▼▼▼

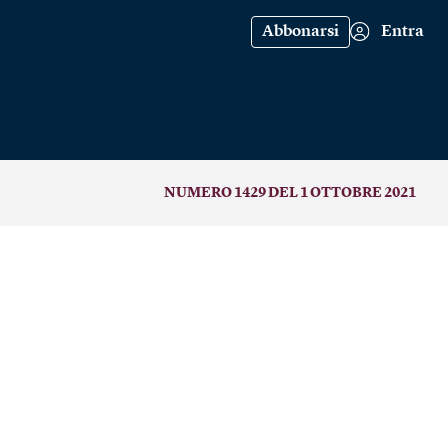
Abbonarsi
Entra
NUMERO 1429 DEL 1 OTTOBRE 2021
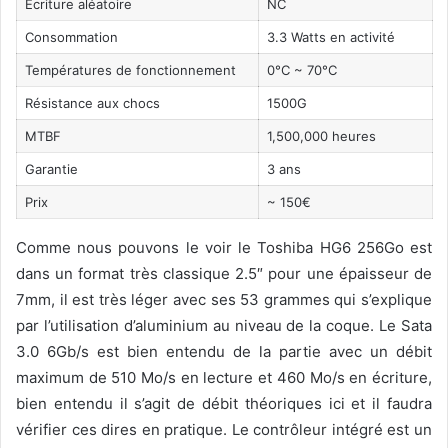
Écriture aléatoire
NC
Consommation
3.3 Watts en activité
Températures de fonctionnement
0°C ~ 70°C
Résistance aux chocs
1500G
MTBF
1,500,000 heures
Garantie
3 ans
Prix
~ 150€
Comme nous pouvons le voir le Toshiba HG6 256Go est
dans un format très classique 2.5″ pour une épaisseur de
7mm, il est très léger avec ses 53 grammes qui s’explique
par l’utilisation d’aluminium au niveau de la coque. Le Sata
3.0 6Gb/s est bien entendu de la partie avec un débit
maximum de 510 Mo/s en lecture et 460 Mo/s en écriture,
bien entendu il s’agit de débit théoriques ici et il faudra
vérifier ces dires en pratique. Le contrôleur intégré est un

▲▲▲

**Assigned task:** Please reproduce every line of text in the listing above word for word, leaving the pictures out.

**Solution to the exercise:**
Abbonarsi
Entra
NUMERO 1429 DEL 1 OTTOBRE 2021
Écriture aléatoire
NC
Consommation
3.3 Watts en activité
Températures de fonctionnement
0°C ~ 70°C
Résistance aux chocs
1500G
MTBF
1,500,000 heures
Garantie
3 ans
Prix
~ 150€
Comme nous pouvons le voir le Toshiba HG6 256Go est
dans un format très classique 2.5″ pour une épaisseur de
7mm, il est très léger avec ses 53 grammes qui s’explique
par l’utilisation d’aluminium au niveau de la coque. Le Sata
3.0 6Gb/s est bien entendu de la partie avec un débit
maximum de 510 Mo/s en lecture et 460 Mo/s en écriture,
bien entendu il s’agit de débit théoriques ici et il faudra
vérifier ces dires en pratique. Le contrôleur intégré est un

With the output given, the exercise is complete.